Prolongez le récit du bivouac en forêt présenté ci-dessous à partir de sa dernière phrase, en conservant les entrées horodatées.

▸ Passage extrait:
- - - - - - -

18:50 : Magnifique coucher de soleil aux confins de la forêt, nous sommes tous assis sur d’immenses rochers surplombant la canopée. On chante et parle de tout et de rien, mais aussi diadème et dolmen.

19:45 : Le feu met un sacré temps à partir ! Sam et Stephen ont la tête dans la voie lactée :

 – T’as vu le ciel ? lance l’un, ravi. Il y a tellement d’étoiles !
– On n’en voit jamais autant à Paris, répond l’autre, émerveillé.

20:13 : On commence – à peine – à avoir des flammes correctes. Posés sur de gros cailloux, nous branchons l’enceinte et préparons le dîner. Menu du soir : pâté, cassoulet et raviolis bolognaises, parsemés de débats sur la musique, les étoiles, Jupiter, Levasseur, les boussoles, les filles, et les dolmens (en bref)…

00:35 : On confie les clefs du bivouac aux gabiers et on part se pieuter !

- - - - - - -

▸ Données fournies:
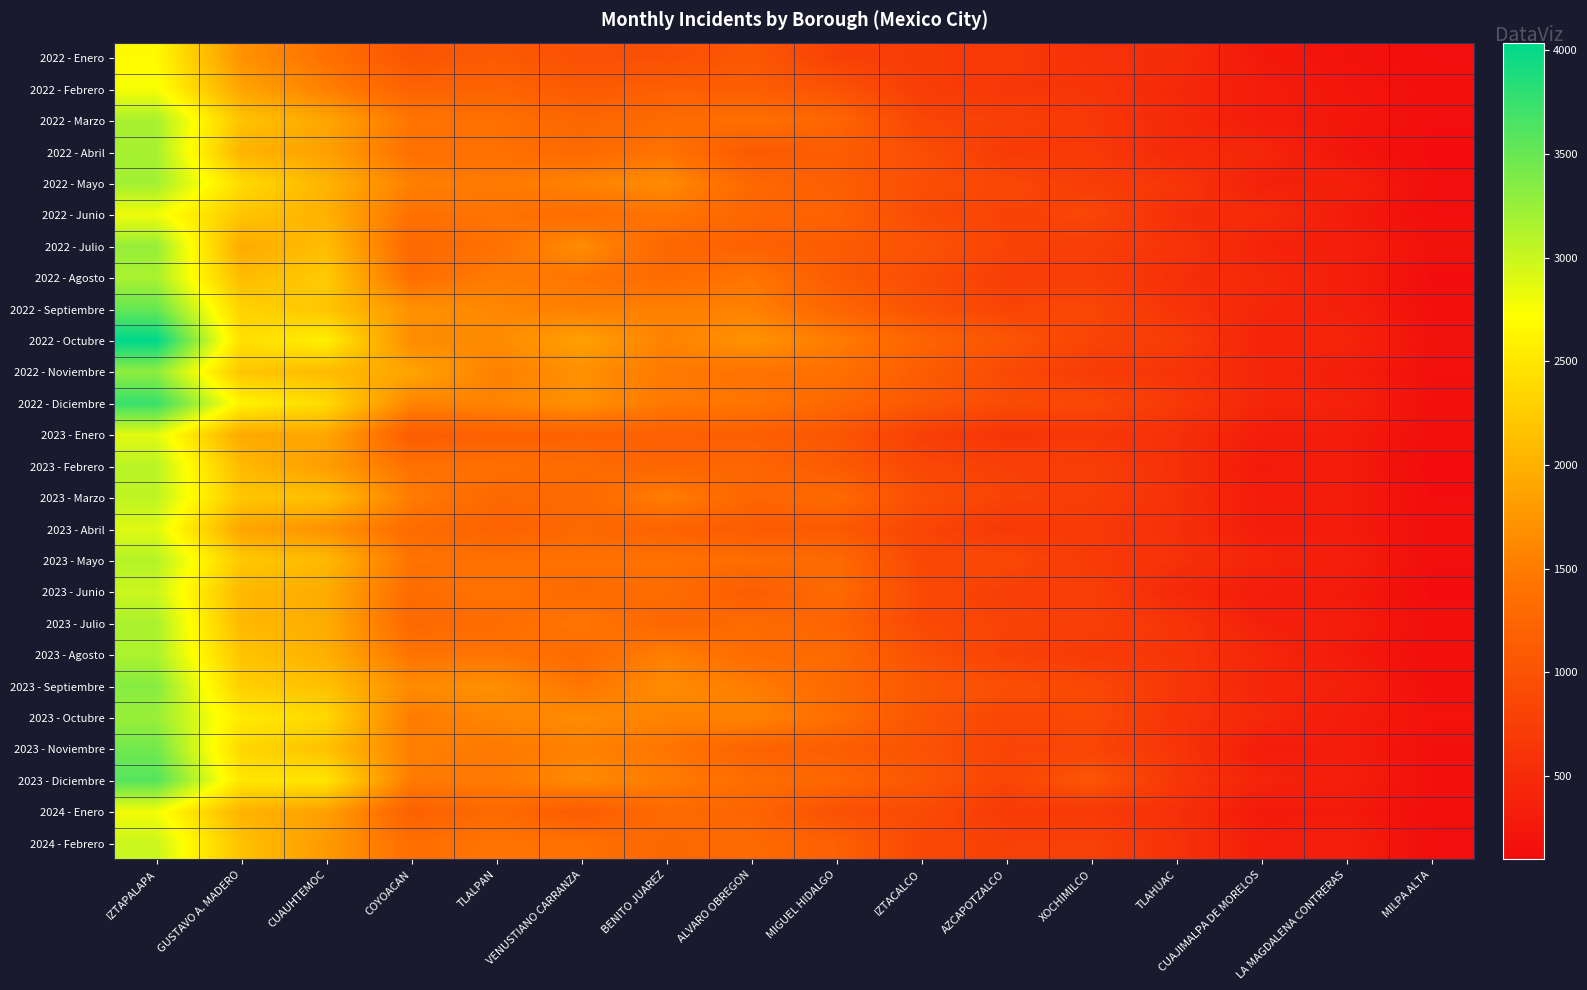

Which category has the lowest value across all series?

MILPA ALTA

- - - - - - -

▸ Réponse finale:
Stephen et Sam prennent possession du camp, tandis que nous allongeons nos vieilles carcasses dans nos toiles. A quelques mètres à peine, on les entend rire et chanter, on les voit sautiller et danser sur un album de rap endiablé. Ils s’inquiètent de ne pas nous déranger mais Sax ronfle déjà comme un sonneur et eux finiront par se caler au coin du feu, éblouis par les étoiles, à se raconter leurs rêves…

01:38 : Les cosmonautes vont se coucher. Bonny les attendait…

01:39 : Organisation nocturne :

« Vas-y, Bonny, tu prends toute la place ! »

« Mais me la mets pas sur moi, toi. »

« Mais c’est toi, qu’elle veut souiller depuis le début, prends-là ! »

« Mais arrête, elle gratte là ! Elle squatte la couverture, J’te dis. »

« Bon, je la laisse au milieu, ça te va ? »

« Pff… Toi aussi… »

 

Bonny 1 – Ados 0

03:35 : Je m’extirpe de mon hamac pour une urgence et me ramasse maladroitement dans la pénombre des rochers, sans attirer l’attention de personne : on a le temps de couler six fois, avec un tel équipage. Tandis que je retourne aux plumes, j’entends que ça bavasse encore, sous la tente. Un vrai salon de thé. C’est salaud mais ça me fait rire : j’attrape une grole et la balance sur la tente. Grand silence :

 – C’était quoi ça ?
– C’était pas toi ?
– Non ! C’était Sax ou un sanglier ?

Nouveau silence, entrecoupé des vrombissements de l’intéressé.

 – Baaaahhh… Sax, il ronfle.
– Ah. Et Charly ?
– Bonny, elle dort en tout cas.
– C’est cool alors ?
– « Vas y », on dort.

Nouveaux rires sous la tente.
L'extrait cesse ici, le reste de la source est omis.